O exercício poético é uma constante, afirma. ‘‘Como qualquer outra profissão, se não tiver exercício, dificilmente se chegará a algum lugar’’. Há, porém, um detalhe – o prazer no desenrolar do processo é imenso. A poesia traduz-se em bem-estar.
O experimentalismo a que ele se dá direito é apenas uma das faces a serem exploradas pela literatura. A multiplicidade da arte estende-se a todos que se dedicarem a ela, sem que isso represente uma norma ou obrigatoriedade imposta aos poetas, defende o moço. ‘‘A poesia tem que permitir a liberdade. Não acho que todo mundo precise sair fazendo vídeo, CD, música. Se o texto for bom, que mal há caber dentro de um livro?’’
Por mais contemporânea que seja sua obra, Anzolin não volta-se contra o verso, a métrica, as escolas mais tradicionais. Para ele, nada deve ser abandonado e, inclusive, em seu primeiro livro, encaixou um soneto nas páginas. ‘‘Vale qualquer mídia desde que resolva da melhor forma possível a sua idéia’’, opina.
Com 29 anos, apreciador de literatura, cinema, música e com uma porção de letras musicadas, o autor lê de Camões a contemporâneos, e não sabe definir donde vem influências ou referências. Quanto a aura glamurosa que cerca a figura do poeta, acha tudo um grande engano. ‘‘Querem colocar glamour numa coisa que é artesanal, uma profissão como qualquer outra. Tudo vem de um processo sofrido, por mais que tenha lirismo’’. O olhar sincero de Amarildo Anzolin desmonta cenários inúteis.
O kit poético – CD, livro e vídeo – reunido num estojo, não estará sendo comercializado, pelo menos neste primeiro instante. O lançamento oficial na Cinemateca terá a projeção dos poemas em imagens/movimento, e de acordo com o que havia sido proposto, haverá prioridade na distribuição do material para órgãos de divulgação, museus e instituições culturais.

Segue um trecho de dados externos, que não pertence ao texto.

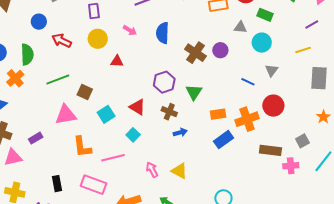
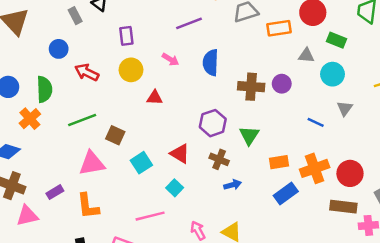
brown cross: (195, 53) -> (251, 87), turned -30
red circle: (273, 106) -> (350, 173), moved
orange L-shape: (82, 147) -> (88, 206), moved

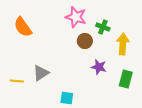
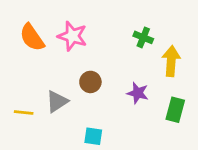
pink star: (76, 17) -> (72, 36), moved
brown circle: (85, 41) -> (90, 82), moved

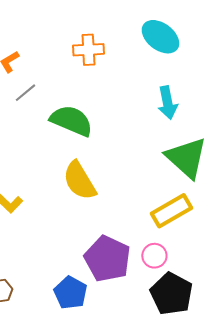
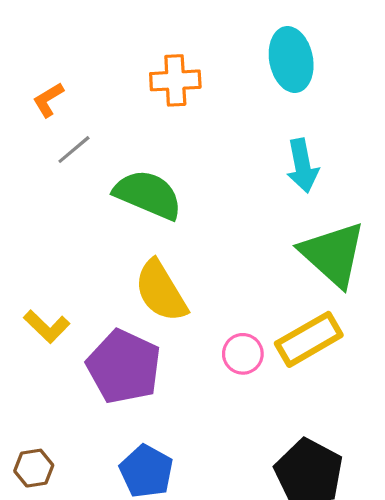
cyan ellipse: (160, 37) -> (291, 60), turned 42
pink circle: (154, 256) -> (243, 354), moved
purple pentagon: (107, 259) -> (124, 367), moved

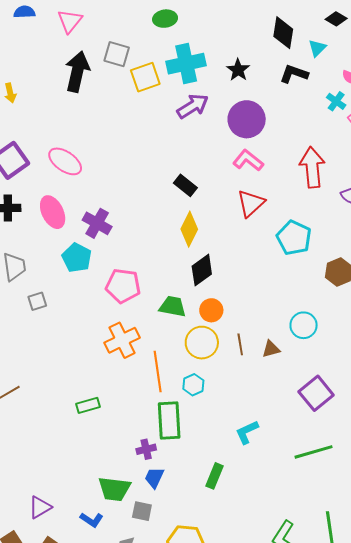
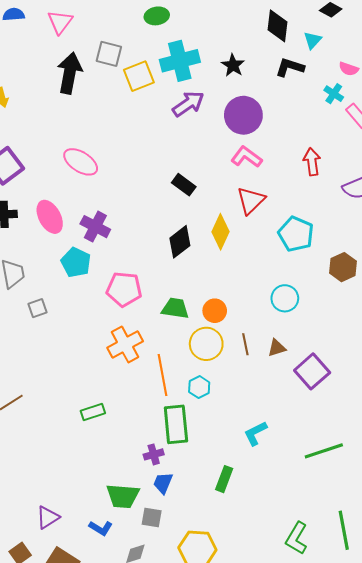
pink ellipse: (65, 161) -> (81, 162), moved
red arrow: (312, 167) -> (312, 162), size x0.7
yellow diamond: (189, 229) -> (220, 232), moved
black diamond: (202, 270) -> (180, 242), moved
cyan circle: (304, 325) -> (285, 298), moved
purple square: (316, 393) -> (312, 371), moved

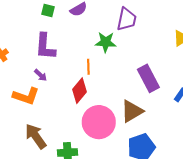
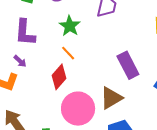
green star: (106, 42) -> (70, 26), moved, turned 30
orange line: (88, 67) -> (68, 53), turned -42

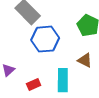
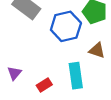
blue hexagon: (45, 39) -> (66, 26), moved

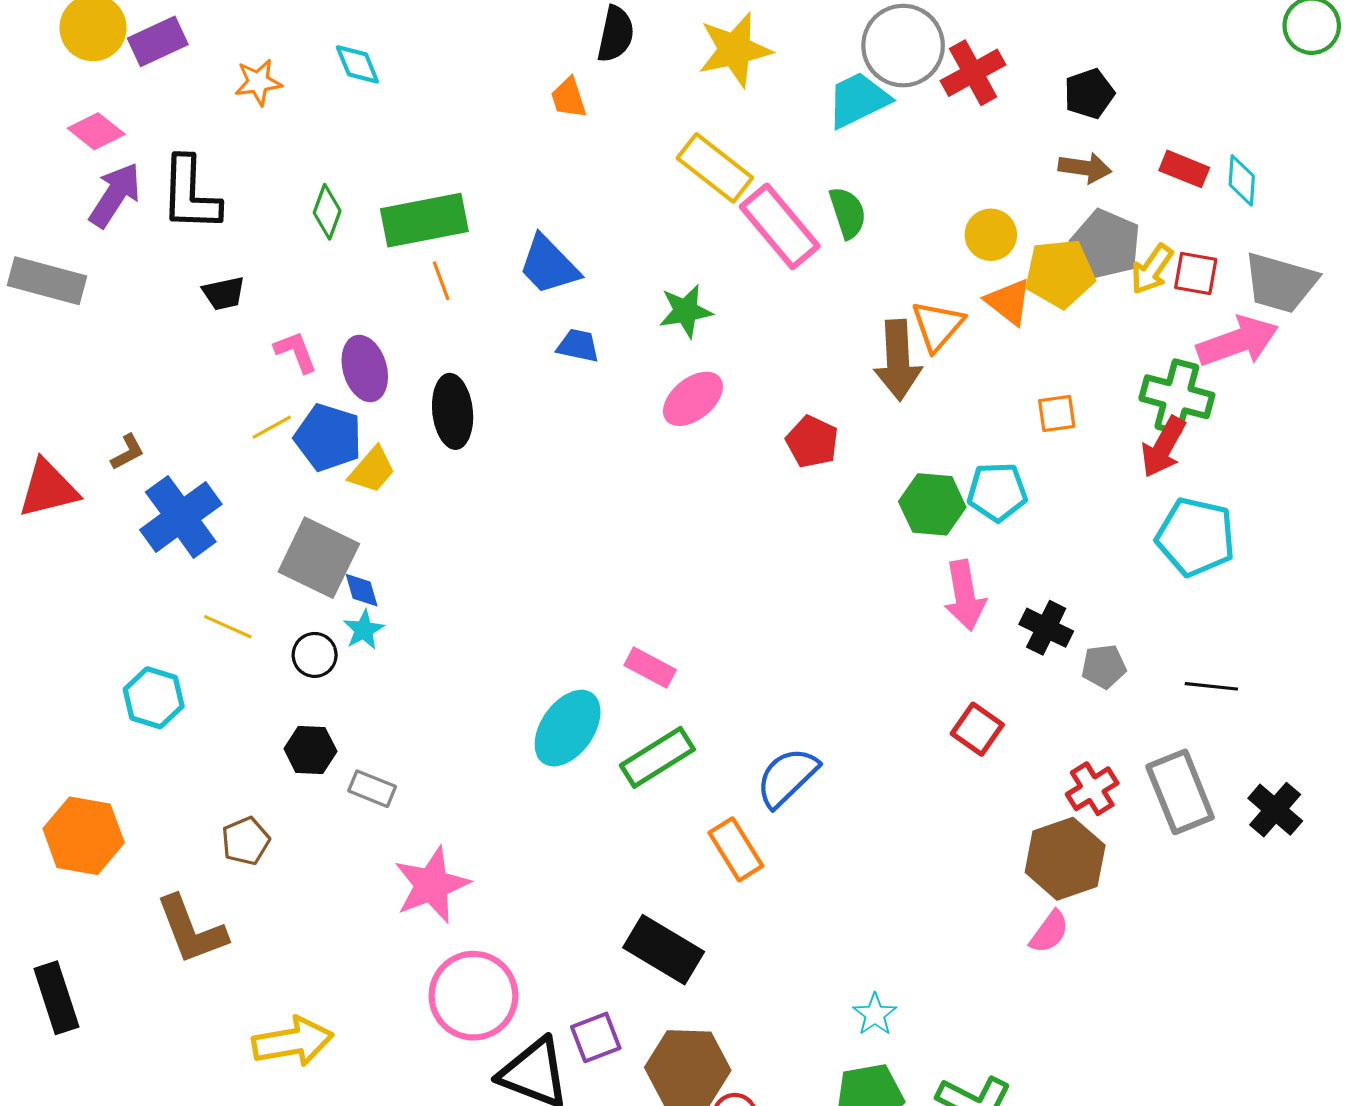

Para 2001 é provável a realização de um show com as músicas do disco, e aí sim, a venda do material. As canções gravadas trazem vozes de mais de 30 artistas paranaenses, casadas em muitas horas de estúdios. ‘‘Não há uma banda específica’’, conta o poeta. Ele faz questão de frisar o nome do cantor do CD: Lique. Dos textos impressos no livreto, que dividem as páginas com fotos, desenhos e imagens nervosas de fotogramas, o trecho final de um deles: ‘‘Só pra ver se já vivi tudo na vida/ moro no esquecimento de quem fica’’.
‘‘Única Coisa’’. Lançamento do kit poético de Amarildo Anzolin (textos), Lúcio Machado (música), Marcelo Borges (vídeo), com projeção de poemas em animação e vídeo-clip. Hoje, às 20 horas, na Cinemateca de Curitiba.